2010 Fiscal Year Annual Research Report
サッカー指導現場におけるコーチチングが選手に与える影響
Project/Area Number |
21700638
|
Research Institution | 聖トマス大学 |
Principal Investigator |
中村 泰介 聖トマス大学, 人間文化共生学部, 助教 (30454698)
|
Keywords | サッカー / コーチング / 運動イメージ |
Research Abstract |
本研究は、サッカー競技において、身体動作を修得する際に技としてはたらく「コーチング(レトリック)」をフランス、スペイン、日本の文化圏をフィールドとして、同じ表現を用いた際に、どのような運動イメージとして身体動作の担い手に伝達され、そしてそれが実際の運動の軌跡となるのか。その一連の様態を調査し、コーチングが与える影響を3つの文化圏で比較検討し、コーチング法に新たな知見を得る試みである。 今年度は、前年度に引き続き、スペインサッカーリーグSevillaFCにて現地調査を実施した。
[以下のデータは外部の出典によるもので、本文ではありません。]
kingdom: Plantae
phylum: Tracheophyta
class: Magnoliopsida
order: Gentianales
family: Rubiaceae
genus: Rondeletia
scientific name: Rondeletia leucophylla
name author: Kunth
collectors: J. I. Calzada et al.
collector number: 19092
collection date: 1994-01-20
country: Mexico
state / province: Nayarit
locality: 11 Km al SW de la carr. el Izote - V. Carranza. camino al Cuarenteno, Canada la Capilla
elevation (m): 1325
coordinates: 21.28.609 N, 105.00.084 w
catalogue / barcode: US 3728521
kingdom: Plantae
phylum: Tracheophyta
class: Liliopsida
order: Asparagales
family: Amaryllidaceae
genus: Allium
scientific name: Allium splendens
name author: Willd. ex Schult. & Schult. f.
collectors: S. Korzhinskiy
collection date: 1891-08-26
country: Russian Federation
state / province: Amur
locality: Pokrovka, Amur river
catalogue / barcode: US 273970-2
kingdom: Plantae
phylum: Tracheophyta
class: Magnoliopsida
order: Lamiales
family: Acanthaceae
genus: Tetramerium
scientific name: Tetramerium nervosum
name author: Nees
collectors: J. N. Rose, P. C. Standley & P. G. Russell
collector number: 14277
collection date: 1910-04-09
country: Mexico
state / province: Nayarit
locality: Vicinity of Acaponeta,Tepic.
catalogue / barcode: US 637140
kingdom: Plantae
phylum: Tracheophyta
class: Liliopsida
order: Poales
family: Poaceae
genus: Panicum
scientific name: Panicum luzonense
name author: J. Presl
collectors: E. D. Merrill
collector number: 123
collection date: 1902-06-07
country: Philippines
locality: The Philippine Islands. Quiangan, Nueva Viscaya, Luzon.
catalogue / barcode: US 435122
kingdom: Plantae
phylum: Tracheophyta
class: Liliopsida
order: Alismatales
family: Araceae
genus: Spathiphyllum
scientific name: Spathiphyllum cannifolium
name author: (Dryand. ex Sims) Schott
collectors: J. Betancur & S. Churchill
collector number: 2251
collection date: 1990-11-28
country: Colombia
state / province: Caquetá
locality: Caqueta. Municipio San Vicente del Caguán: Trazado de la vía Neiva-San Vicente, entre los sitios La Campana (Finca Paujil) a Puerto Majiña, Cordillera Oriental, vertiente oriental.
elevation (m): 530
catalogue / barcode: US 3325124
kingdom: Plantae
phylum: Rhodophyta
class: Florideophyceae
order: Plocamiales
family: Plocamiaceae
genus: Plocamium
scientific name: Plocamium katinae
調査の主な内容は、SevillaFC育成年代において「パス&ゴー、パス&ムーブ、パス&ラン(=pass y va, pass y mueve, pass y corre)」のコーチングがどのようにイメージされ(指導者及び選手)、そしてどのように指導、コーチングされて、そして実際の流動的なプレーに繋がっているのか、という視点より主に(1)育成コーチへの聞き取り調査、(2)トレーニングの調査、(3)選手への「パス&ゴー」、「パス&ムーブ」、「パス&ラン」に関するアンケート調査、の以上を実施した。(1)では、「メンタルスピード」と速い戦術の中で使える「テクニック」が重要である点を、(2)SevillaFCの実際のトレーニングでは、速い攻撃スタイル(=流動性)が常にイメージされており、またその戦術の中で必要となる「テクニック」がトレーニングされている点を、(3)アンケート(運動イメージを「言語」という形式で抽出)からみるSevillaFC所属選手の運動イメージからは、個人ではなく「集団」として「パス&ゴー」する、させる運動イメージが有る点を明らかにした。これは常にSevilla特有の速い攻撃スタイル(=戦術)が共有イメージとして存在し、その中で個の動きがどうあるべきかが日頃よりコーチングされているからであると考える。さらに日本で調査を実施し、三つの文化圏のコーチングを比較検討していく。